The data -
*** Begin section ***
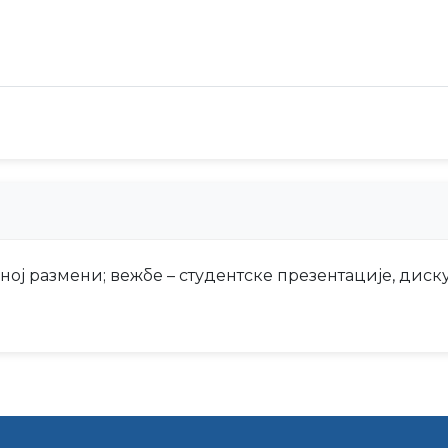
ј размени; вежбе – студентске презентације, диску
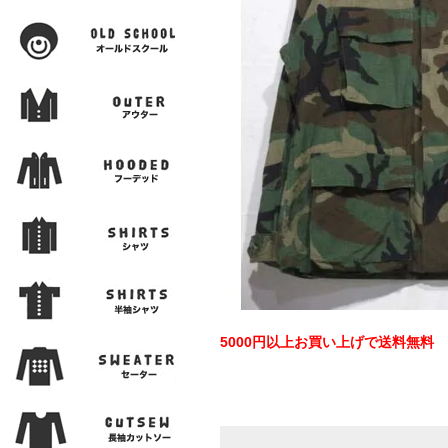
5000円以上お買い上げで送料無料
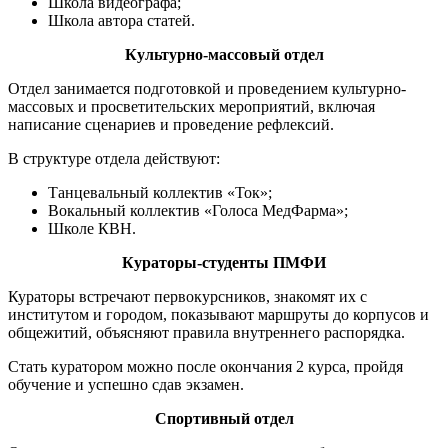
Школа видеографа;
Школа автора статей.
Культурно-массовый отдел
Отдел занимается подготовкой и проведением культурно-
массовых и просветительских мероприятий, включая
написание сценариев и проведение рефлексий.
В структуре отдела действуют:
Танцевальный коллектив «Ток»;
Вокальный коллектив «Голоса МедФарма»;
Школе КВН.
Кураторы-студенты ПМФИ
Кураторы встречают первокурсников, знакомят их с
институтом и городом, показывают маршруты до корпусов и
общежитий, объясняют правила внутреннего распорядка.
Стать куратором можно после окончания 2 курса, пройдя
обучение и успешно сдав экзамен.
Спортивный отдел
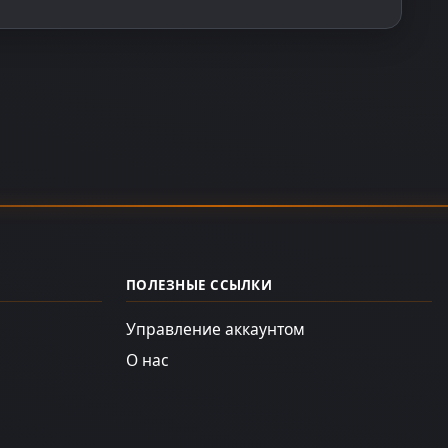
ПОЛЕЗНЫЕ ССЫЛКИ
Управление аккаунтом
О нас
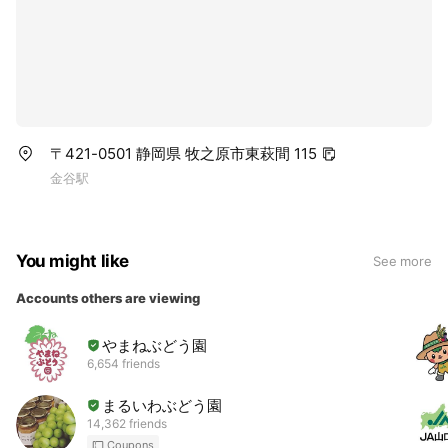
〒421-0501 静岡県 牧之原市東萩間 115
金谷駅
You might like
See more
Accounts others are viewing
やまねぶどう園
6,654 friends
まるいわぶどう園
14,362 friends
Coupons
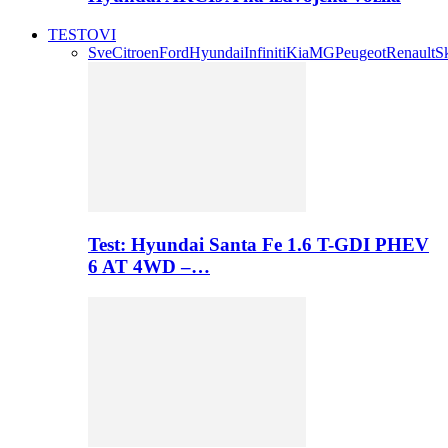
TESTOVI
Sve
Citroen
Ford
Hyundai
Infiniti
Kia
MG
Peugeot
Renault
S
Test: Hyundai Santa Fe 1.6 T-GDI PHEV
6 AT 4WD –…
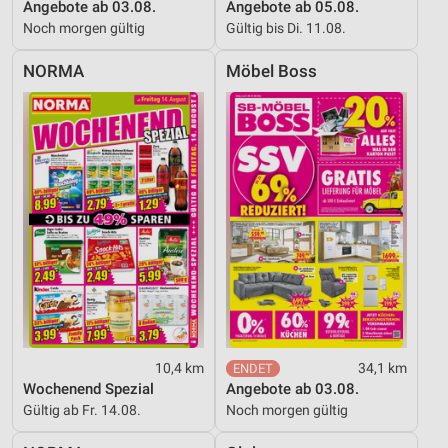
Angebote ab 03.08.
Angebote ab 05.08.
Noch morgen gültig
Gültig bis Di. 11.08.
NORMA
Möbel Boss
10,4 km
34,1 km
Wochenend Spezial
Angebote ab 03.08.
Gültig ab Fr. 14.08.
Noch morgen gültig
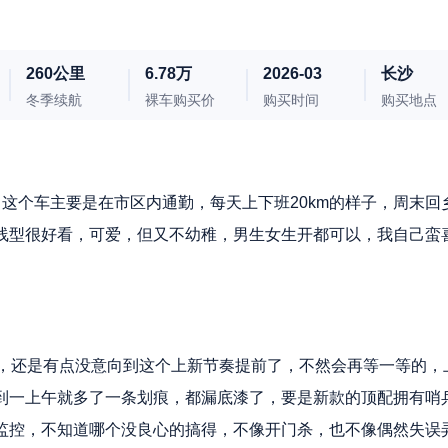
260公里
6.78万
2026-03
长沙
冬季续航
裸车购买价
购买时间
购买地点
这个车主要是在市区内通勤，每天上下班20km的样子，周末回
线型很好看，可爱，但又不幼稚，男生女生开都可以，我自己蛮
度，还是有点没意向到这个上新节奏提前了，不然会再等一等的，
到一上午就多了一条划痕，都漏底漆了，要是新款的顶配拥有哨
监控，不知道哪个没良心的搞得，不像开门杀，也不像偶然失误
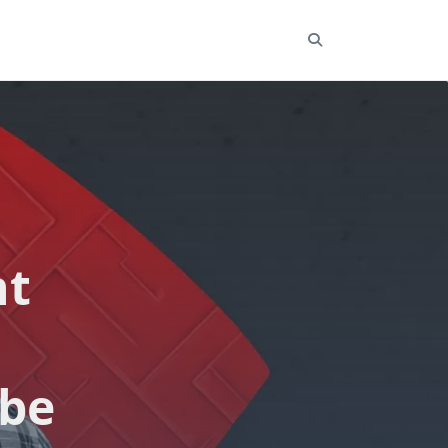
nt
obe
*** End section ***
Instructions for the task - Copy out every line of text in the data above, character for character, and leave the pictures out.

Exercise response -
ј размени; вежбе – студентске презентације, диску
5000円以上お買い上げで送料無料
Школа видеографа;
Школа автора статей.
Культурно-массовый отдел
Отдел занимается подготовкой и проведением культурно-
массовых и просветительских мероприятий, включая
написание сценариев и проведение рефлексий.
В структуре отдела действуют:
Танцевальный коллектив «Ток»;
Вокальный коллектив «Голоса МедФарма»;
Школе КВН.
Кураторы-студенты ПМФИ
Кураторы встречают первокурсников, знакомят их с
институтом и городом, показывают маршруты до корпусов и
общежитий, объясняют правила внутреннего распорядка.
Стать куратором можно после окончания 2 курса, пройдя
обучение и успешно сдав экзамен.
Спортивный отдел
ПОЛЕЗНЫЕ ССЫЛКИ
Управление аккаунтом
О нас
〒421-0501 静岡県 牧之原市東萩間 115
金谷駅
You might like
See more
Accounts others are viewing
やまねぶどう園
6,654 friends
まるいわぶどう園
14,362 friends
Coupons
TESTOVI
Sve
Citroen
Ford
Hyundai
Infiniti
Kia
MG
Peugeot
Renault
S
Test: Hyundai Santa Fe 1.6 T-GDI PHEV
6 AT 4WD –…
Angebote ab 03.08.
Angebote ab 05.08.
Noch morgen gültig
Gültig bis Di. 11.08.
NORMA
Möbel Boss
10,4 km
34,1 km
Wochenend Spezial
Angebote ab 03.08.
Gültig ab Fr. 14.08.
Noch morgen gültig
260公里
6.78万
2026-03
长沙
冬季续航
裸车购买价
购买时间
购买地点
这个车主要是在市区内通勤，每天上下班20km的样子，周末回
线型很好看，可爱，但又不幼稚，男生女生开都可以，我自己蛮
度，还是有点没意向到这个上新节奏提前了，不然会再等一等的，
到一上午就多了一条划痕，都漏底漆了，要是新款的顶配拥有哨
监控，不知道哪个没良心的搞得，不像开门杀，也不像偶然失误
nt
obe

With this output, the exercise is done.